By reflex Maxine has a look into the bedrooms she and her sister, Brooke, used to occupy. In Brooke’s there now seems to be all new furniture, drapes, wallpaper also. “What’s this.”

“For Brooke and Avi when they get back.”

“Which is when?”

“What,” Ernie with an impish glint, “you missed the press conference? Latest word is sometime before Labor Day, though he probably calls it Likud Day.”

“Now, Ernie.”

“I said something? She wants to marry a zealot, her business, life is full of these nice surprises.”

“Avram is a decent husband,” Elaine shaking her head, “and I’ve got to say, he isn’t very political.”

“Software to annihilate Arabs, I’m sorry, that’s not political?”

“Trying to drink some coffee here,” Maxine puts in melodiously.

“It’s all right,” Ernie with his palms raised to heaven, “always the mother’s heart that falls out of the shoe box in the snow, nobody ever asks about a father, no, fathers don’t have hearts.”

“Oh, Ernie. He’s a computer nerd like everybody else his generation, he’s harmless, so cut him some slack.”

“He’s so harmless, why is the FBI always coming around to ask about him?”

“The what?” As a gong from a hitherto-unreleased Fu Manchu movie goes off, abrupt and strident, in some not-too-obscure brain lobe, Maxine, though long diagnosed with Chronic Chocolate Deficiency, sits now with her fork in midair arrest, still staring at a three-chocolate mousse cake from Soutine, but with a sudden redirection of interest.

“So maybe it’s the CIA,” Ernie shrugging, “the NSA, the KKK, who knows, ‘Just a few more details for our files,’ is how they like to put it. And then hours of these really embarrassing questions.”

“When did this start?”

“Just after Avi and Brooke went off to Israel,” Elaine is pretty sure.

“What kinds of questions?”

“Associates, employment former and current, family, and yes, since you’re about to ask, your name did come up, oh and,” Ernie now with a crafty look she knows well, “if you didn’t want that piece of cake there—”

“Long as you explain over at Lenox Hill about the fork wounds.”

“Here, one guy left you his card,” Ernie handing it over, “wants you to call him, no rush, just when you get a minute.”

She looks at the card. Nicholas Windust, Special Case Officer, and a phone number with a 202 area code, which is D.C., fine but nothing else on the card, no agency or bureau name, not even a logo of one.

“He dressed very nicely,” Elaine recalls, “not like they usually do. Very nice shoes. No wedding ring.”

“I don’t believe this, she’s trying to pimp me onto a fed? What am I saying, of course I believe it.”
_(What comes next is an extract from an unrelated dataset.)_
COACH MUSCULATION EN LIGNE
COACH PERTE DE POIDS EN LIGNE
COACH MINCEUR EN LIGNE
“He was asking about you a lot,” continues Elaine.

“Rrrrr…”

“On the other hand,” tranquilly, “maybe you’re right, nobody should ever date a government agent, at least not till they’ve seen Tosca at least once. Which we had tickets for, but you made other plans that night.”

“Ma, that was 1985.”

“Plácido Domingo and Hildegard Behrens,” Ernie beaming. “Legendary. You’re not in trouble, are you?”

“Oh, Pop. I have maybe a dozen cases going at any one time, and there’s always a federal angle—a government contract, a bank regulation, a RICO beef, just extra paperwork and then it goes away till there’s something else.” Trying not to sound too much like she’s addressing anybody’s anxieties here.
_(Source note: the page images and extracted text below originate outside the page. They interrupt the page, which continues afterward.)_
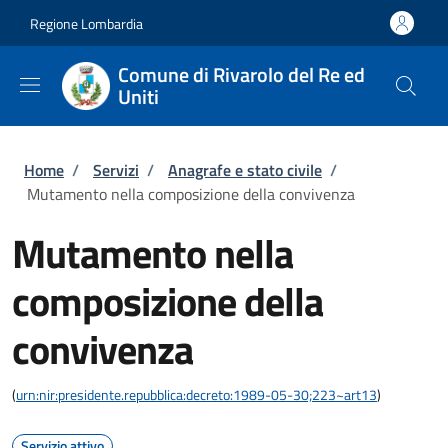
Salta al contenuto principale
Skip to footer content
Regione Lombardia
Comune di Rivarolo del Re ed
Uniti
Briciole di pane
Home
/
Servizi
/
Anagrafe e stato civile
/
Mutamento nella composizione della convivenza
Mutamento nella
composizione della
convivenza
(
urn:nir:presidente.repubblica:decreto:1989-05-30;223~art13
)
Servizio attivo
“He looked…” Ernie squinting, “he didn’t look like a paper pusher. More like a field guy. But maybe my reflexes are off. He showed me my own dossier, did I mention that?”

“He what? Establishing trust with the interviewee, no doubt.”
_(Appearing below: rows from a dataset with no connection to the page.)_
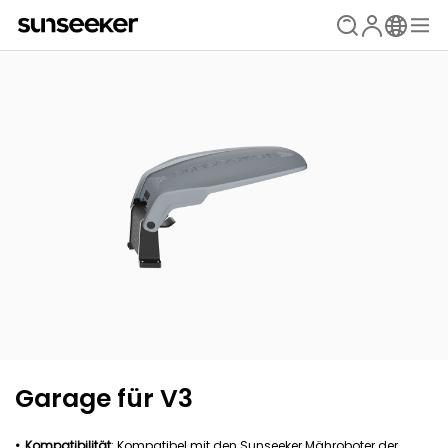
Garage für V3
Kompatibilität
: Kompatibel mit den Sunseeker Mähroboter der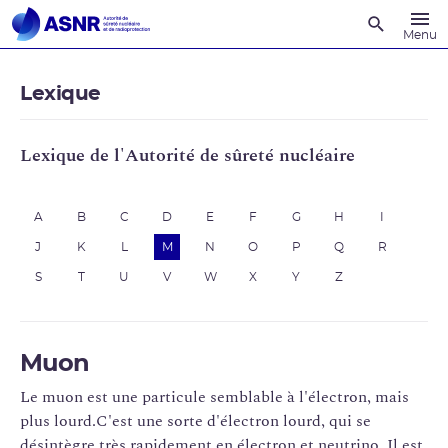
Recherche
Menu
Lexique
Lexique de l'Autorité de sûreté nucléaire
A
B
C
D
E
F
G
H
I
J
K
L
M
N
O
P
Q
R
S
T
U
V
W
X
Y
Z
Muon
Le muon est une particule semblable à l'électron, mais
plus lourd.C'est une sorte d'électron lourd, qui se
désintègre très rapidement en électron et neutrino. Il est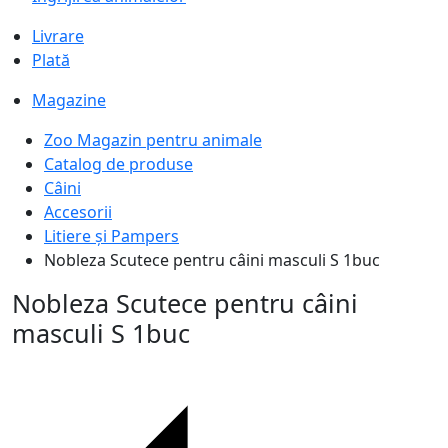
Livrare
Plată
Magazine
Zoo Magazin pentru animale
Catalog de produse
Câini
Accesorii
Litiere și Pampers
Nobleza Scutece pentru câini masculi S 1buc
Nobleza Scutece pentru câini
masculi S 1buc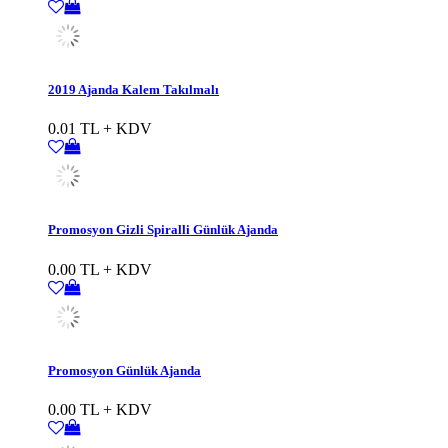
2019 Ajanda Kalem Takılmalı
0.01 TL + KDV
Promosyon Gizli Spiralli Günlük Ajanda
0.00 TL + KDV
Promosyon Günlük Ajanda
0.00 TL + KDV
“This is me?” Ernie said when he saw the photo. “I look like Sam Jaffe.”

“A friend of yours, Mr. Tarnow?”

“A movie actor.” Explaining to Efrem Zimbalist Jr. here how in The Day the Earth Stood Still (1951) Sam Jaffe, playing Professor Barnhardt, the smartest man in the world, Einstein only different, after writing some advanced equations all over a blackboard in his study, steps out for a minute. The extraterrestrial Klaatu shows up looking for him and finds this boardful of symbols, like the worst algebra class you were ever in, notices what seems to be a mistake down in the middle of it, erases something and writes something else in, then leaves. When the Professor comes back, he immediately spots the change to his equations and stands there kind of beaming at the blackboard. It was some such expression that had crossed Ernie’s face just as the covert federal shutter fell.